(Given records begins)

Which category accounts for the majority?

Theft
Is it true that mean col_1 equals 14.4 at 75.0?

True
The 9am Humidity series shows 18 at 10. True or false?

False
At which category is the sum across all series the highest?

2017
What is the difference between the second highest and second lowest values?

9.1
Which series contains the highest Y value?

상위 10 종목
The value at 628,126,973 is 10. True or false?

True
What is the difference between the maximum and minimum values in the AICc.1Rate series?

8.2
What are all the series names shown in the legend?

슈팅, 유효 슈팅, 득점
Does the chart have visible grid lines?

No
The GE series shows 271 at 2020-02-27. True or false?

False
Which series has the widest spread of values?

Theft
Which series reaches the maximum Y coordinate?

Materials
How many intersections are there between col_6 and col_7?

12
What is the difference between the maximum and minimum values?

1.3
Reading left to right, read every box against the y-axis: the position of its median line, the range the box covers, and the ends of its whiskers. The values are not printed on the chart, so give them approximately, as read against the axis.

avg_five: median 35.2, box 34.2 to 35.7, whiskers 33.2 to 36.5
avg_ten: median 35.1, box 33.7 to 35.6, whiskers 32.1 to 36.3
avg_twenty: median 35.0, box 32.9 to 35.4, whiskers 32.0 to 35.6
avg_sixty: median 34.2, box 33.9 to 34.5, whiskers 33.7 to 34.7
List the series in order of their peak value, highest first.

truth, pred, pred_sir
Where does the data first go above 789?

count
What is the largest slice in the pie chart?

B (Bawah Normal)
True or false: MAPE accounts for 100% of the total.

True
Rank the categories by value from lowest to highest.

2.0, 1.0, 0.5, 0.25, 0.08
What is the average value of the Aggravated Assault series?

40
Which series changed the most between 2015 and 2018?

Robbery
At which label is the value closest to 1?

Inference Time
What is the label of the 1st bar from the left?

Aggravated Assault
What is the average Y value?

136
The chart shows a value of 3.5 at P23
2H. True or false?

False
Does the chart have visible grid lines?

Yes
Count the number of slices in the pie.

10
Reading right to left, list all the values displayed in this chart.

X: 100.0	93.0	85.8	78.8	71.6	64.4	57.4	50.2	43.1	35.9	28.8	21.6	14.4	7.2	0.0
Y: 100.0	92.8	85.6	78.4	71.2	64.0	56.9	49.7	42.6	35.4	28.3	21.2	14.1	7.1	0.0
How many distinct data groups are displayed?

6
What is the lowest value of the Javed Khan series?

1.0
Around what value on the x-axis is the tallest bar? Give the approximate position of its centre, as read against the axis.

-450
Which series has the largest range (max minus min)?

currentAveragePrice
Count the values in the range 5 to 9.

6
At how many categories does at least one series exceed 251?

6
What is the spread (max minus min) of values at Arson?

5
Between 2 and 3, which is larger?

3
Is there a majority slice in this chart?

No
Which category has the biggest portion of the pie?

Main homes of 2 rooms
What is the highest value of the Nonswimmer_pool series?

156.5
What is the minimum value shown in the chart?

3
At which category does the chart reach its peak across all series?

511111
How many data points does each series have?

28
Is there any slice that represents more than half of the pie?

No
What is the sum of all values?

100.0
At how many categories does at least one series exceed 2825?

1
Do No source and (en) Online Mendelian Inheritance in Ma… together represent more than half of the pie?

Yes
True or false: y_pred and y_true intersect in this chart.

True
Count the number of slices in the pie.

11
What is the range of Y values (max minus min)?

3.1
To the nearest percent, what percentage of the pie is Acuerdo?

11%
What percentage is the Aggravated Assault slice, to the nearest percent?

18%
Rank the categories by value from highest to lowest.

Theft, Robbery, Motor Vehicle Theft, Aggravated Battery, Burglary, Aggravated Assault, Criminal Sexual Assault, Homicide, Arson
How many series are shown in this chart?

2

(Given records ends)

Work task:
Extract every line above that contains the string "percent". Case counts, so a line matches only where the letters share the same capitalization.

Solution below:
To the nearest percent, what percentage of the pie is Acuerdo?
What percentage is the Aggravated Assault slice, to the nearest percent?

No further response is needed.